Requirement:
Begin at the line below that contains "Rendered at 1500 by 1125 pixels." and write out every line from there to the end of the entries, exactly.

Document structure recognition data:

-- Opening Marker --

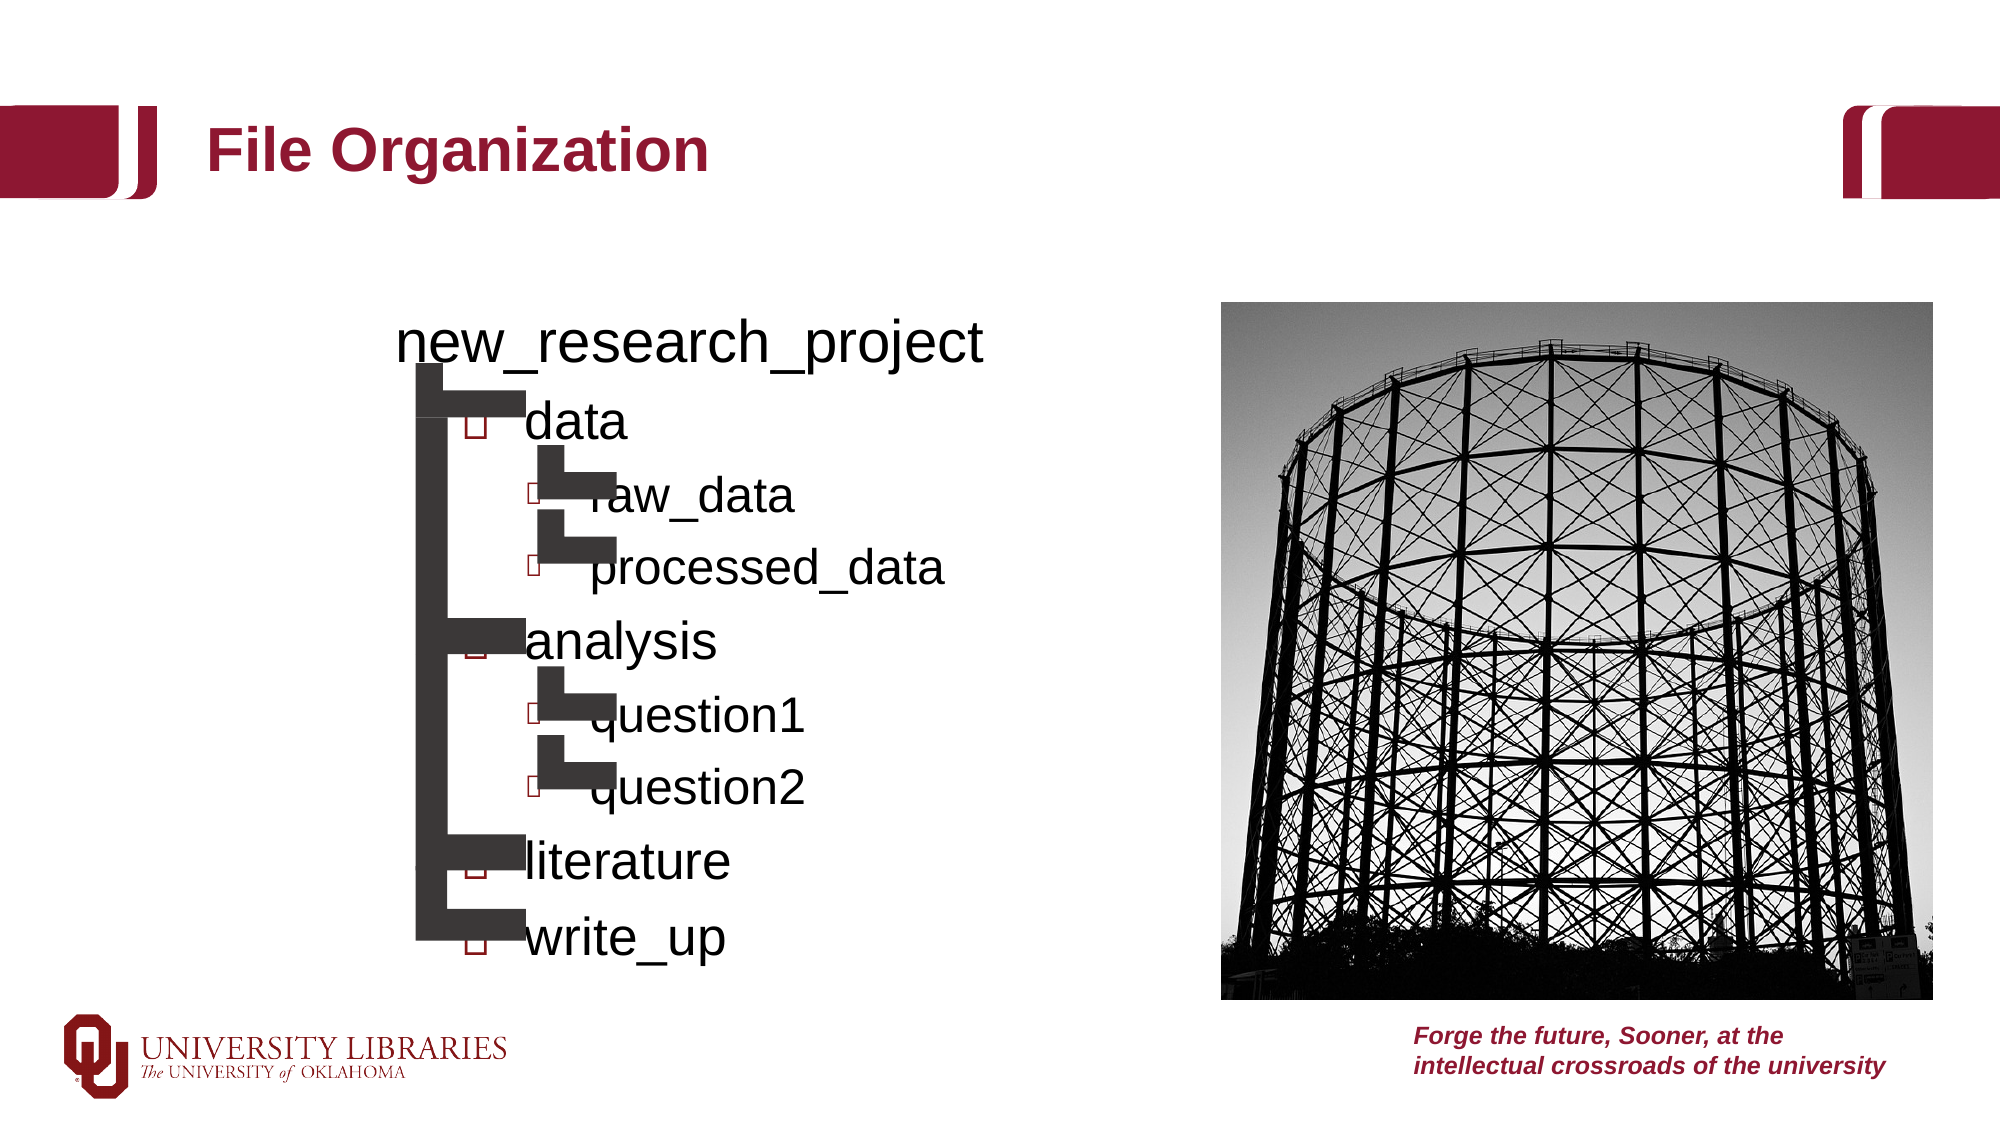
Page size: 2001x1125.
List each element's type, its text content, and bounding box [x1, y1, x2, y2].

text_box [536, 734, 618, 790]
title File Organization [191, 110, 1394, 193]
picture [1221, 302, 1933, 1000]
text_box [415, 865, 527, 942]
text_box [536, 665, 618, 722]
text_box [415, 416, 527, 655]
list new_research_project data raw_data processed_data analysis question1 question2 literature write_up [380, 303, 1221, 980]
text_box [415, 362, 527, 418]
text_box [536, 444, 618, 500]
picture [41, 988, 532, 1112]
text_box [536, 508, 618, 565]
text_box [415, 653, 527, 871]
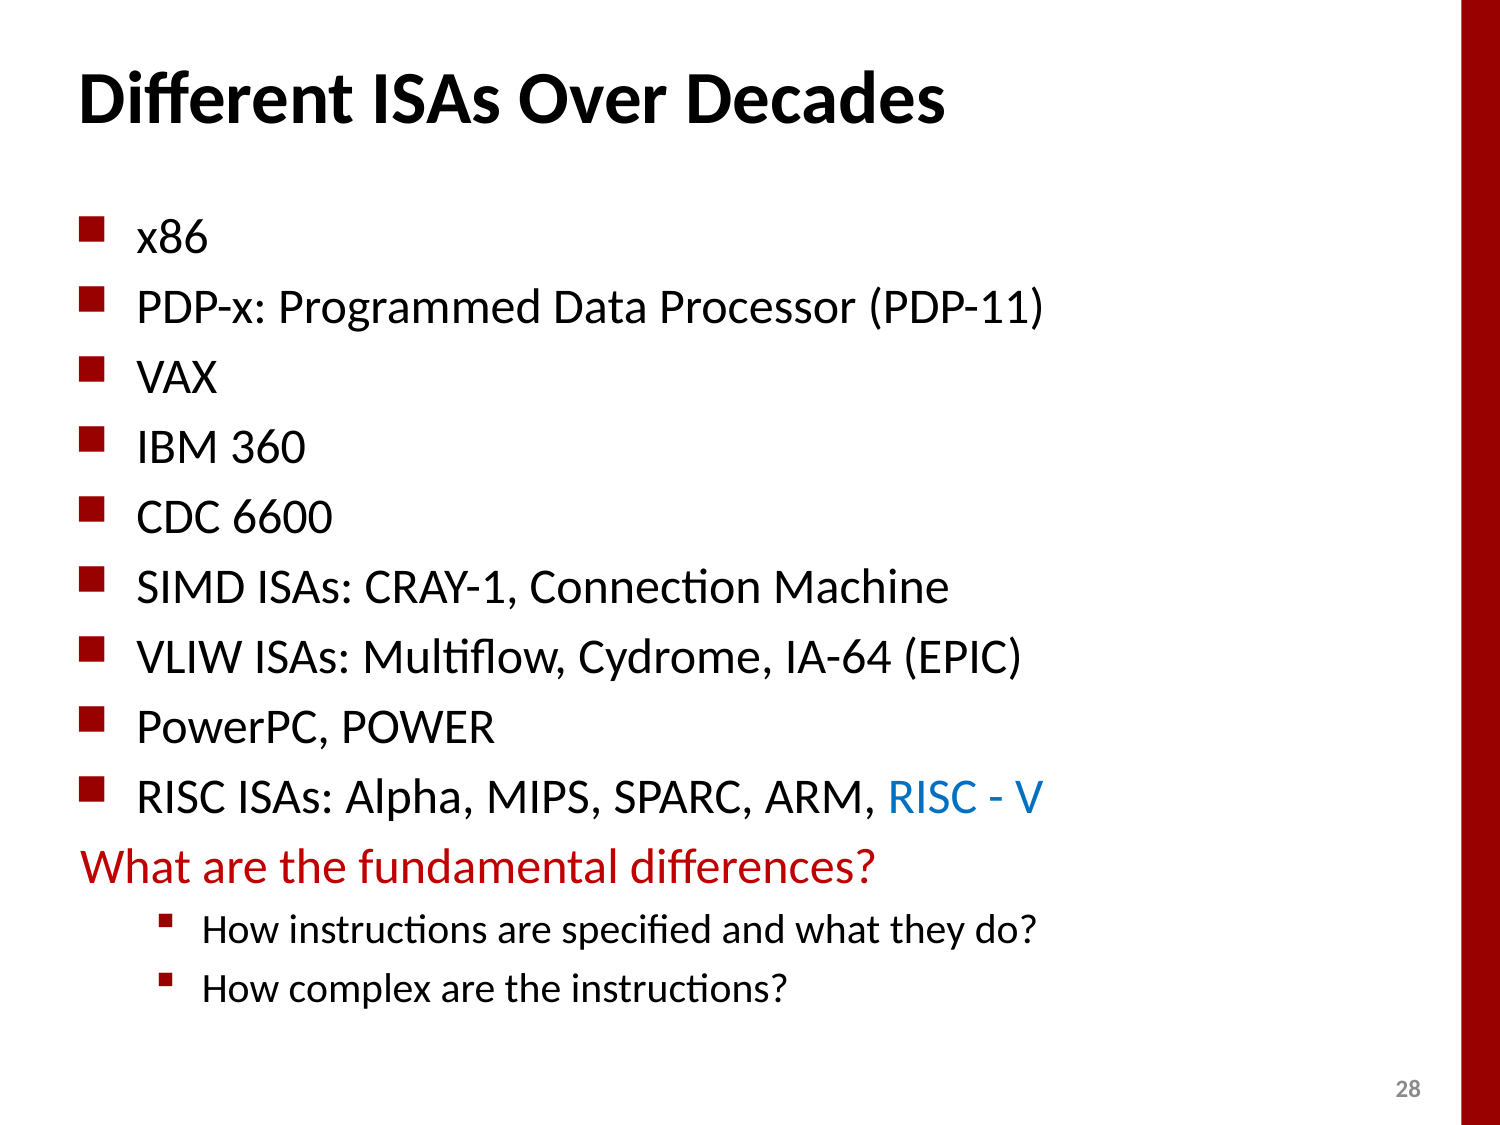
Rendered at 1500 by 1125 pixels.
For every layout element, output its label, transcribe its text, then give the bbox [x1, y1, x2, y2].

title Different ISAs Over Decades [63, 30, 1310, 157]
list x86 PDP-x: Programmed Data Processor (PDP-11) VAX IBM 360 CDC 6600 SIMD ISAs: CRAY-1, Connection Machine VLIW ISAs: Multiflow, Cydrome, IA-64 (EPIC) PowerPC, POWER RISC ISAs: Alpha, MIPS, SPARC, ARM, RISC - V What are the fundamental differences? How instructions are specified and what they do? How complex are the instructions? [64, 196, 1361, 1048]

-- Closing Marker --

Answer to this problem:
Rendered at 1500 by 1125 pixels.
For every layout element, output its label, transcribe its text, then give the bbox [x1, y1, x2, y2].

title Different ISAs Over Decades [63, 30, 1310, 157]
list x86 PDP-x: Programmed Data Processor (PDP-11) VAX IBM 360 CDC 6600 SIMD ISAs: CRAY-1, Connection Machine VLIW ISAs: Multiflow, Cydrome, IA-64 (EPIC) PowerPC, POWER RISC ISAs: Alpha, MIPS, SPARC, ARM, RISC - V What are the fundamental differences? How instructions are specified and what they do? How complex are the instructions? [64, 196, 1361, 1048]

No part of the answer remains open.